• **WRITTEN EXERCISE A**
In the rows below, identify every line that contains the string "numericTimeSignature".

• **SOURCE EXCERPT**
* * * * *

I describe here an attempt to quantify progress (or lack thereof) in the removal of the classic, and dreaded, turned-down edge (TDE) present on a 16.5” Newtonian glass mirror blank that I have been trying to “figure” for some years.  The figuring process means changing a piece of glass that approximates a small section sliced out of a large hollow sphere, into a highly-accurate paraboloid — with the required level of accuracy being measured in nanometers.

 

Many amateur and professional telescope makers have maintained that you can only fix figuring errors if you can measure them. Not being able to get good, repeatable measurements of the TDE on my mirror, I had been sort of floundering, failing to get rid of the TDE even after YEARS of work (off and on; mostly off). So a decision was made to try to quantify things.

 

We recently had some success in matching computer-generated Ronchi images of theoretically-perfect mirrors with photos taken of works in progress, simply by cutting and pasting – which has been recommended by Mel Bartels in particular for quite some time. For the first time, I got the hang of it, and we were able to help a first-timer (Mike L) to figure a 10” plate glass f/5.4 mirror only ¾” thick to just about exactly ¼ lambda, according to our combined, repeated, careful measurements on a mirror that was cooled both by immersion in a room-temperature water bath and by sitting in a closet in the very same testing room for an entire weekend.

 

Prior to this experiment, I had been taking short videos of the entire mirror, moving the ronchi grating back and forth across the center of curvature. These videos reveal and record a lot of qualitative information about the mirror, including vocal commentary, but I found it impossible to transfer the images to my laptop for closer analysis until I got home, across town, which meant that the turn-around time after testing a mirror was much too long to be of any use. I had tried quite a large number of various strokes suggested by others, by our reading various ATM manuals, and by just thinking; but the very serious TDE on this (for me, relatively ambitious) project never seemed to get any better.

 

I simply gave up on imaging via video clips, since they were too hard to manipulate or measure on my phone, and which required too much bandwidth to send to my laptop until I got home. This time, I took Ronchi still-images on my cell phone, between 0.2 and 0.5 inches outside of the center of curvature.

* * * * *

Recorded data
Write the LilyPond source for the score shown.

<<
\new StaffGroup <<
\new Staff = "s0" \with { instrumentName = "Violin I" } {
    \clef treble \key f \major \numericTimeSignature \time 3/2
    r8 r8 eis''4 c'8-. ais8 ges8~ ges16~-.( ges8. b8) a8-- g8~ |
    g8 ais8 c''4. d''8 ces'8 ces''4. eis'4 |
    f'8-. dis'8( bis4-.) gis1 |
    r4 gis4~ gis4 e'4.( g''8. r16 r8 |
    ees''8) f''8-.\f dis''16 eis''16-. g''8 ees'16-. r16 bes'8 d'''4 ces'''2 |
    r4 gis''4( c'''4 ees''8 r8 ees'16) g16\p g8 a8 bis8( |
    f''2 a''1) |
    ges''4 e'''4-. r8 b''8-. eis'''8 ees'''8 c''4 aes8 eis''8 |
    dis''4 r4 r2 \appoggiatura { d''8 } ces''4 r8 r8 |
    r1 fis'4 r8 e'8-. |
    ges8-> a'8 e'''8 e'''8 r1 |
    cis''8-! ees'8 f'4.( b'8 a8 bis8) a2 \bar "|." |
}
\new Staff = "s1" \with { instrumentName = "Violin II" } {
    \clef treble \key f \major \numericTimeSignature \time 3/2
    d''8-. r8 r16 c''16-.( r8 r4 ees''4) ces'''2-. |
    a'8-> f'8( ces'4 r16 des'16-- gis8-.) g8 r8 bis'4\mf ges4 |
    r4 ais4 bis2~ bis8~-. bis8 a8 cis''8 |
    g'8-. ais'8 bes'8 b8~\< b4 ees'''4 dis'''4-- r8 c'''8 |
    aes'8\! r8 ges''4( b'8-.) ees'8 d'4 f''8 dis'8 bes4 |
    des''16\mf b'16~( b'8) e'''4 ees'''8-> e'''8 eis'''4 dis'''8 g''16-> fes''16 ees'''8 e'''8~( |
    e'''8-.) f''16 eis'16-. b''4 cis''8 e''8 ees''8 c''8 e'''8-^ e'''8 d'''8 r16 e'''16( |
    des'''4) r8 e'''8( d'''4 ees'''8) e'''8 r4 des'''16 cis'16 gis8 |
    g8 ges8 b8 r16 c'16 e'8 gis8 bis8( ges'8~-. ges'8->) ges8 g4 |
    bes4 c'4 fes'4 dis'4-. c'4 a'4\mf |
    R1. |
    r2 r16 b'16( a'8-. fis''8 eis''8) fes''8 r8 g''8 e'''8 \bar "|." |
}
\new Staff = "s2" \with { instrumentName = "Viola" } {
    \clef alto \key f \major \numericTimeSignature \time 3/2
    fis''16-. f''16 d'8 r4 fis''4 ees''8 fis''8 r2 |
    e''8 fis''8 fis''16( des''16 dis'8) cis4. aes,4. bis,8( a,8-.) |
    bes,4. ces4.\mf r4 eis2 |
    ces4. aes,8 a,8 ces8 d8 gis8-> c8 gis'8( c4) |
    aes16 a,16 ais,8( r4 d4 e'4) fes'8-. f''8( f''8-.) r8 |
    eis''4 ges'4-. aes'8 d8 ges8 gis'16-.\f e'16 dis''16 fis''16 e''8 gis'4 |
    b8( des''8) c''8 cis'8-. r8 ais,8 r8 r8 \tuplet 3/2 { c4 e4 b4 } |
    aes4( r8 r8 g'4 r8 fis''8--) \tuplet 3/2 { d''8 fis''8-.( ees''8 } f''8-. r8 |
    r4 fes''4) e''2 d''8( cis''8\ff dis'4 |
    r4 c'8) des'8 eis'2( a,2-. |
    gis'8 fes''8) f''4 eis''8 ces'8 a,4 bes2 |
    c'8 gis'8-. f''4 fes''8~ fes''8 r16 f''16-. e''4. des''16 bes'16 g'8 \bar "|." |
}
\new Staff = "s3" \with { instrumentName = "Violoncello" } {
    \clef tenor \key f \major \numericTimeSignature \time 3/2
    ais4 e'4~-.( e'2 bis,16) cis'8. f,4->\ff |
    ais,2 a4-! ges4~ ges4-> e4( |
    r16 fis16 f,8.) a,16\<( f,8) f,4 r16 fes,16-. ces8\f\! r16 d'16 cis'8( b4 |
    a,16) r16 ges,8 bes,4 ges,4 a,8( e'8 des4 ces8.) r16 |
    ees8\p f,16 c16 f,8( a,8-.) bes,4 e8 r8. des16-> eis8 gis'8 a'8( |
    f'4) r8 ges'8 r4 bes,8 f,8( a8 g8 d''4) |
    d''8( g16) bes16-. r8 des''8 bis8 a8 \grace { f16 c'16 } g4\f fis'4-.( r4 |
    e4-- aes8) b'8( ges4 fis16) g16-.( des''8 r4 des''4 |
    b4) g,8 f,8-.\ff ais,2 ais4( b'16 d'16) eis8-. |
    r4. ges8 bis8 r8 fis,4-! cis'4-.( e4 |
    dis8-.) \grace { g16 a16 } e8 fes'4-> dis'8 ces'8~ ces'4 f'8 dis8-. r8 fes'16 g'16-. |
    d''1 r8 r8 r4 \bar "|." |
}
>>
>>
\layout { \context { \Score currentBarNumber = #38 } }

* * * * *

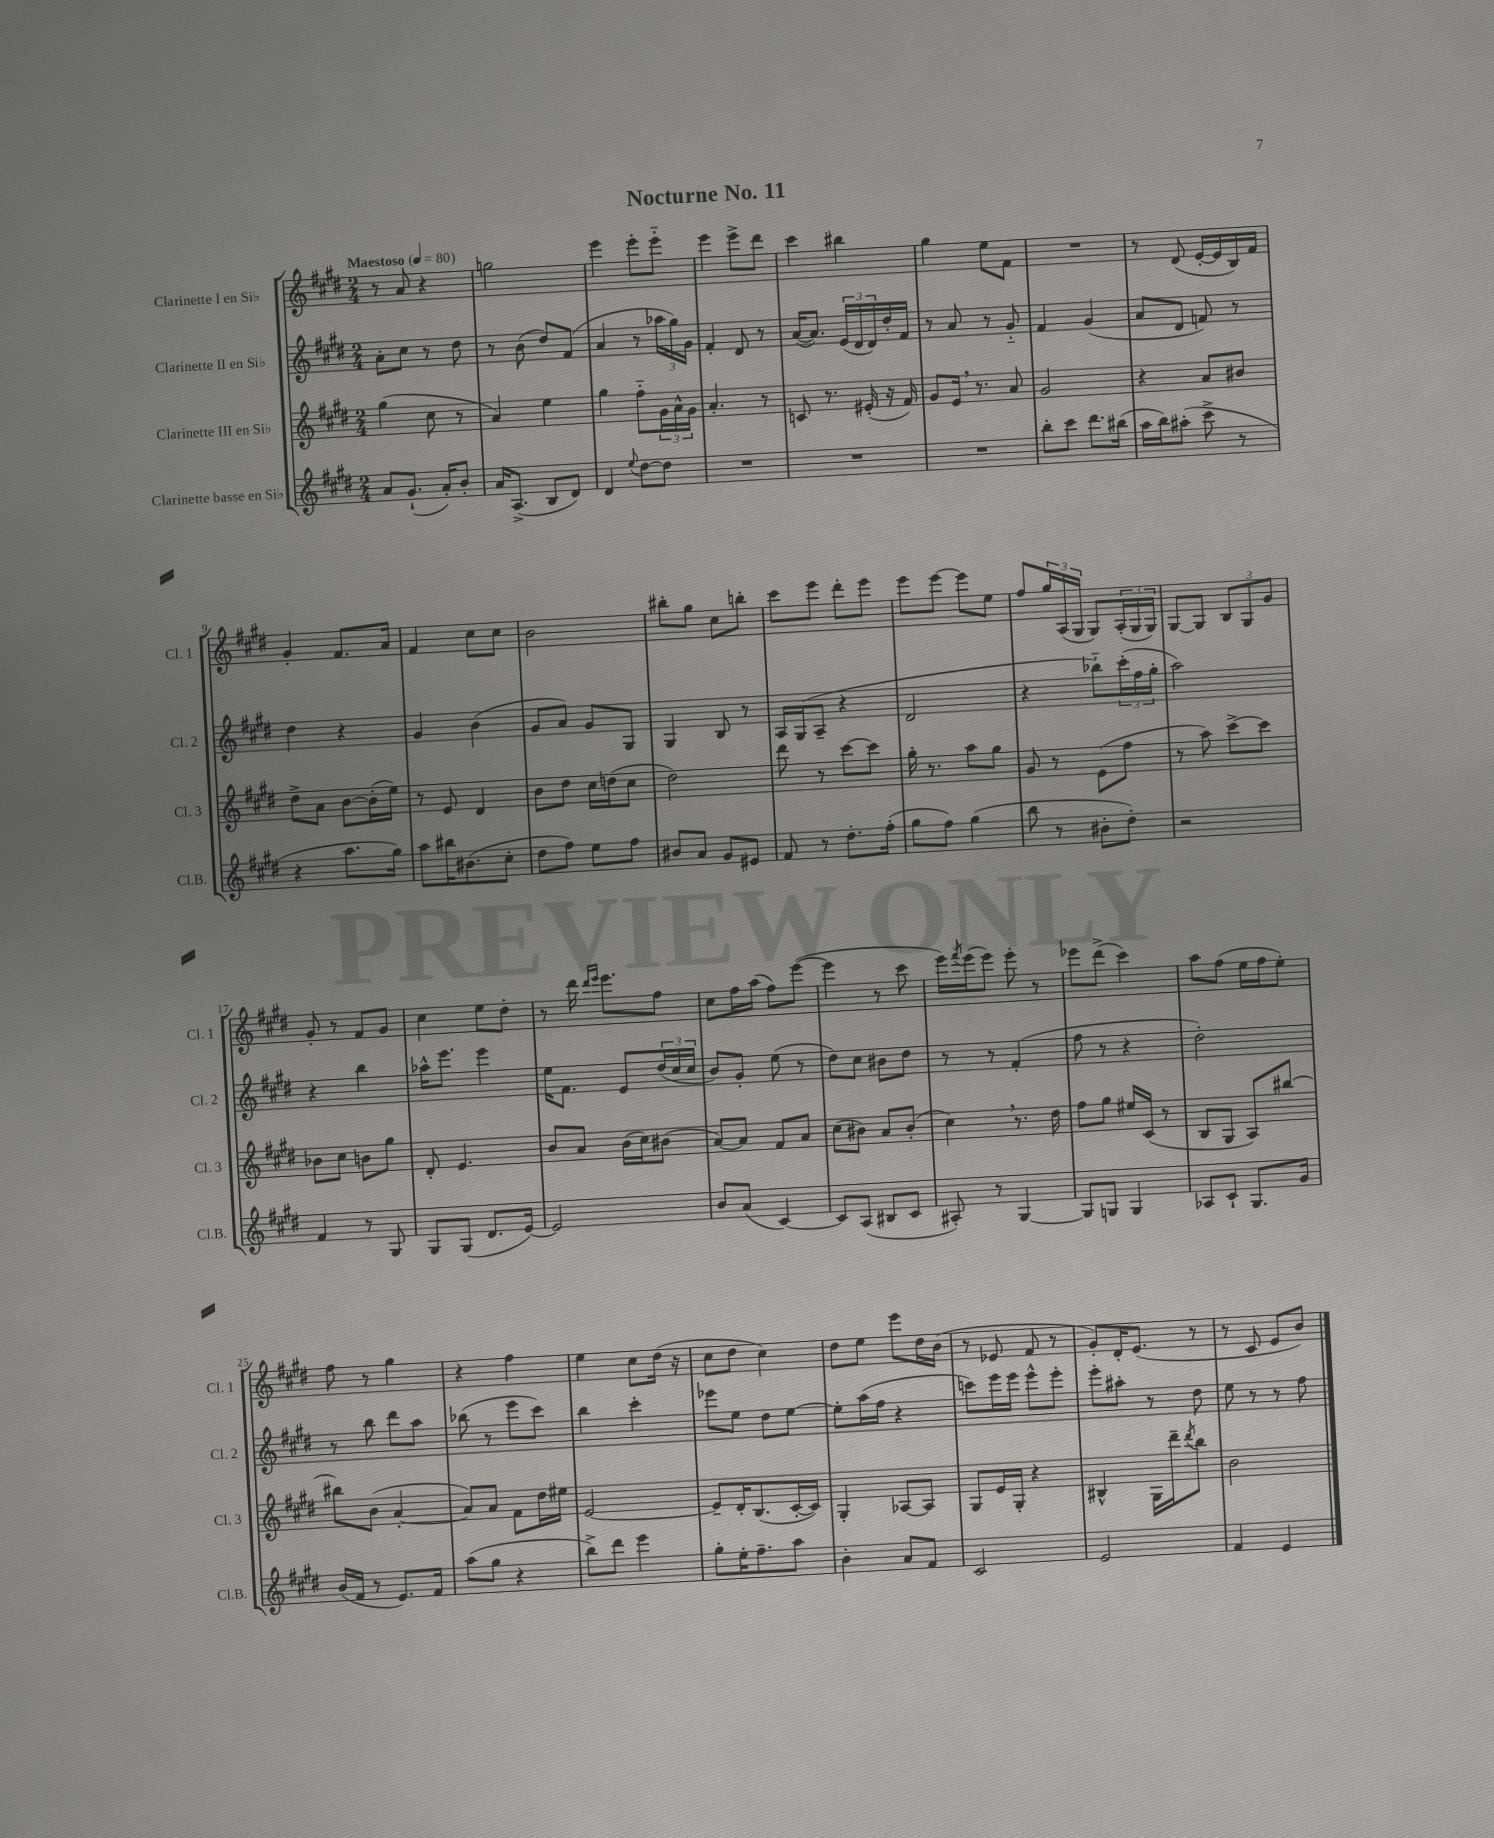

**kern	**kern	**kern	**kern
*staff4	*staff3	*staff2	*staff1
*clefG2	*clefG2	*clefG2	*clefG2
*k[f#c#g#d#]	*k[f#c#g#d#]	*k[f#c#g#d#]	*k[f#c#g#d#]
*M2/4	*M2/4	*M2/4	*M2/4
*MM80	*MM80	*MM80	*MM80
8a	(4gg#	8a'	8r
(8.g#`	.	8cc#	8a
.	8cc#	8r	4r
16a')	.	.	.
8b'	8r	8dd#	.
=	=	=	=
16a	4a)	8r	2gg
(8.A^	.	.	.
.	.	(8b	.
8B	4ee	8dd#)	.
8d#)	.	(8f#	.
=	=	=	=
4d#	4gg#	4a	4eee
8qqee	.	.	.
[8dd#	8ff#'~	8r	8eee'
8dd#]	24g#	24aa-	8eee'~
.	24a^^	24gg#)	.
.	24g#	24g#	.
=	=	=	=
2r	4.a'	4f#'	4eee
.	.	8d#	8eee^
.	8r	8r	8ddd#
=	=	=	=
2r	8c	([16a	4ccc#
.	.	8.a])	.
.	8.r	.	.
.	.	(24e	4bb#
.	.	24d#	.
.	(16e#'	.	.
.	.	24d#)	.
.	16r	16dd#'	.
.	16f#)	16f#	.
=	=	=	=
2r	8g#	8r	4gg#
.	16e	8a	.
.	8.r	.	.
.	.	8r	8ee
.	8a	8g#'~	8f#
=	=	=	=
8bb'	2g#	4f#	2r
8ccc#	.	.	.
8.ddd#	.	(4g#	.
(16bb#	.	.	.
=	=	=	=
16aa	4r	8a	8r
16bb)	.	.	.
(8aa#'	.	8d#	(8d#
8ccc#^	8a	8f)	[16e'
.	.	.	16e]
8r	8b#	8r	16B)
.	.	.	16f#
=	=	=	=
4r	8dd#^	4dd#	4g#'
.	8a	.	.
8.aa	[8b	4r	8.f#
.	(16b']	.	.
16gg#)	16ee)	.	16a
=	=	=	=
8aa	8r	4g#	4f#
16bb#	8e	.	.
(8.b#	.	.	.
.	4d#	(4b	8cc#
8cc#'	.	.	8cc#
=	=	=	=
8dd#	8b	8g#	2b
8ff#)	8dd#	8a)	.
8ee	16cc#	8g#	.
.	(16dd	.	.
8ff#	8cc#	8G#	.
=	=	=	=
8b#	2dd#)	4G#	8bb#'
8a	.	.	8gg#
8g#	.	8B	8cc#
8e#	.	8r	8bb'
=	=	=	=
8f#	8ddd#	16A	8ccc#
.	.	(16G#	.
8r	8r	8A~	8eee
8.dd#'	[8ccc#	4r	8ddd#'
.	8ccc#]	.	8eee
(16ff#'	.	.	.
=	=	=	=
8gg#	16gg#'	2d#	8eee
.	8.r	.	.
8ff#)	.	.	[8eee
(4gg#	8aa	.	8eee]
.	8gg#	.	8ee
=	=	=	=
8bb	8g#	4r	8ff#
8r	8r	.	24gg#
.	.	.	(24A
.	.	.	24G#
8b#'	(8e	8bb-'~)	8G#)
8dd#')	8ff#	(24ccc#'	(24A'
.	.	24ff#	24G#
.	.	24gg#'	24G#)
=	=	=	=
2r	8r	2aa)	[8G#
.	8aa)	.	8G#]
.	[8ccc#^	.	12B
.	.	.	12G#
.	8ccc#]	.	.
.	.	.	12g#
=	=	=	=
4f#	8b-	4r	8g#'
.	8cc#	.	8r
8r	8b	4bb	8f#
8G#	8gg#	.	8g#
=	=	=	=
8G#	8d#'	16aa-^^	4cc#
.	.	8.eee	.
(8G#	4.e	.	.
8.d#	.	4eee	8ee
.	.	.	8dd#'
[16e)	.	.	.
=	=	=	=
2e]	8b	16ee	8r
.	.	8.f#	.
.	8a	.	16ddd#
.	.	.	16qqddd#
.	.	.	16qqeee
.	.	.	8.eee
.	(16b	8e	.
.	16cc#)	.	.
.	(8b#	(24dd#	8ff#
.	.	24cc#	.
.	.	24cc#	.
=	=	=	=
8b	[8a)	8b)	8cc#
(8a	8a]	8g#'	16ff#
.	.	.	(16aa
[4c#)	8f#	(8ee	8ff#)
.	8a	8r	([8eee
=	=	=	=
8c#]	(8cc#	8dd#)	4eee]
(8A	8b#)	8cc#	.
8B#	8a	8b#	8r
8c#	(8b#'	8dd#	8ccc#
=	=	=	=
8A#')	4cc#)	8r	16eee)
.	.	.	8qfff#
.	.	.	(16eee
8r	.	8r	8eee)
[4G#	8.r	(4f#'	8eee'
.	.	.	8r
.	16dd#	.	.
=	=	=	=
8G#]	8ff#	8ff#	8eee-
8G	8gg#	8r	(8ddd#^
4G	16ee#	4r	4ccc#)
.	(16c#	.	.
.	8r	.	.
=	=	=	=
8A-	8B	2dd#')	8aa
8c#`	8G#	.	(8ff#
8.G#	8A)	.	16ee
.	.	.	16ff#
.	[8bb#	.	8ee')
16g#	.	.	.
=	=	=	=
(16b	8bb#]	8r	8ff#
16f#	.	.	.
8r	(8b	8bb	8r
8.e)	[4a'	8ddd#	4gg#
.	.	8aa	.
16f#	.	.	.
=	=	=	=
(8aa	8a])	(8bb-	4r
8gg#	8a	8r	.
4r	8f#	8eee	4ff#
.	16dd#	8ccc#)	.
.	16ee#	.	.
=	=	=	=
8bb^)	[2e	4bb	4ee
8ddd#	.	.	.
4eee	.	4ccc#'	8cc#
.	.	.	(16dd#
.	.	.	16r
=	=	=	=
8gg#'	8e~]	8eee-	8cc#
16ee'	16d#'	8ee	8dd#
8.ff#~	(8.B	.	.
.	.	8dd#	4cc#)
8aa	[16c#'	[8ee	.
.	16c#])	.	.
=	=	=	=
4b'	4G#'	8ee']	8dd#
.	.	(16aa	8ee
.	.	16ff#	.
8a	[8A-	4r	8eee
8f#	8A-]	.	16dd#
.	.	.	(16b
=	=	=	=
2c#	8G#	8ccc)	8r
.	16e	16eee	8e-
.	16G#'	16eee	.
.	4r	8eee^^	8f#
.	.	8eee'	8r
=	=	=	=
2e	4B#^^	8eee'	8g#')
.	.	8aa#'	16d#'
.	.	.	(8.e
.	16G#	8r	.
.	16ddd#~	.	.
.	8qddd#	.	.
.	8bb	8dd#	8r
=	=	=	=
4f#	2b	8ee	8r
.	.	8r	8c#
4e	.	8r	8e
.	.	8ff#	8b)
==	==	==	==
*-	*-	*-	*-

* * * * *

• **WRITTEN EXERCISE B**
From the mirror-figuring excerpt above, restate word for word everything from "Many amateur and" down to "to quantify things.".

• **EXPECTED OUTPUT A**
    \clef treble \key f \major \numericTimeSignature \time 3/2
    \clef treble \key f \major \numericTimeSignature \time 3/2
    \clef alto \key f \major \numericTimeSignature \time 3/2
    \clef tenor \key f \major \numericTimeSignature \time 3/2

• **EXPECTED OUTPUT B**
Many amateur and professional telescope makers have maintained that you can only fix figuring errors if you can measure them. Not being able to get good, repeatable measurements of the TDE on my mirror, I had been sort of floundering, failing to get rid of the TDE even after YEARS of work (off and on; mostly off). So a decision was made to try to quantify things.